NOAA confirmed March 2026 shattered US heat records with 7.5F above average and Yuma hitting 109F.
NOAA published the data and UPI covered it, but the story received minimal front-page treatment elsewhere.
Climate accounts on X note the story was buried by Iran war coverage despite historic severity.
March 2026 was the hottest March in 132 years of US record-keeping, according to NOAA data released this week [1]. The contiguous United States averaged 7.5 degrees Fahrenheit above the 1991-2020 baseline — or 9.35 degrees above the 20th century average. More than 12,000 daily record highs were set. Ten states recorded their warmest March ever.
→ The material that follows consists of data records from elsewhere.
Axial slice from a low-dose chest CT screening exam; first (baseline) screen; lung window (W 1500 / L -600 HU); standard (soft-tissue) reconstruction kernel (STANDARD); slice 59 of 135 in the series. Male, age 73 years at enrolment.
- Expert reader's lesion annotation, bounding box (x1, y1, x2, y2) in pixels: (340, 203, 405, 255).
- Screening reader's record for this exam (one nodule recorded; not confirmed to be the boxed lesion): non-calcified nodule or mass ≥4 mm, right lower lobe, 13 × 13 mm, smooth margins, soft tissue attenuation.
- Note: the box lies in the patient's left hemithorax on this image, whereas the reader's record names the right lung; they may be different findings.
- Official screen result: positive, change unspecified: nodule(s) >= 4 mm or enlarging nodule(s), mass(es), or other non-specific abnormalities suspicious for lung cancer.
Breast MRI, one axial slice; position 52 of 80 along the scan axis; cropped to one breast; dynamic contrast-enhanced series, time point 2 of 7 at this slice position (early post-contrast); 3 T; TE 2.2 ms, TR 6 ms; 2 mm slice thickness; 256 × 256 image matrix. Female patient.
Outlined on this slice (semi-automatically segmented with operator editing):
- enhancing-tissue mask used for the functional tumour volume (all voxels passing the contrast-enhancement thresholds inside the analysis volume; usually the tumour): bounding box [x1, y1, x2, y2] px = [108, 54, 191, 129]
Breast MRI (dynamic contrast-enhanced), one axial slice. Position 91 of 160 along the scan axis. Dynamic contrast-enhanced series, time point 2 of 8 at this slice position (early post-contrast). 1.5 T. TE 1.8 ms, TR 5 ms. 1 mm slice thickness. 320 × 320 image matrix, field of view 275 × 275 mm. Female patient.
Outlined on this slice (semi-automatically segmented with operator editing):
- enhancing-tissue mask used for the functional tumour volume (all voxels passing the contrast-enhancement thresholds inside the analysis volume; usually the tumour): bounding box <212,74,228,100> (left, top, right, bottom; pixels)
Thirty-eight percent of the contiguous US experienced record warmest conditions for the month.
Yuma, Arizona, hit 109 degrees Fahrenheit, setting a new national March temperature record [2]. Phoenix ran 12.5 degrees above normal for the month. A total of 2,596 monthly temperature records were broken across the country. A Super El Nino is forecast for the coming year, which would layer additional warming onto an already anomalous baseline.
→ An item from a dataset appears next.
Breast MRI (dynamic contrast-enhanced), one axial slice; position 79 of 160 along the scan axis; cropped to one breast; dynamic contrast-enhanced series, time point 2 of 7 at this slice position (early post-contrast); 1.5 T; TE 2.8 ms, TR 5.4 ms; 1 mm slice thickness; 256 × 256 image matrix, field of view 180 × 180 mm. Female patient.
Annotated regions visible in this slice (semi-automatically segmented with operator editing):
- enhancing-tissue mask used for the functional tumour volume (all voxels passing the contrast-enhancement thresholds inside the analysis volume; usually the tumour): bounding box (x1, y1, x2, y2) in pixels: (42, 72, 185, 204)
The story was largely buried by Iran war coverage. No major US outlet gave it front-page treatment on the day of release. NOAA published the data; UPI wrote it up; climate-focused accounts on X amplified it. But the story competed with ceasefire diplomacy, gas prices, and Coachella for attention — and lost. The asymmetry is notable. A 132-year temperature record affects every American. The war, however immediate, does not. Yet the war dominates every front page while the climate data slides into the back pages, if it appears at all.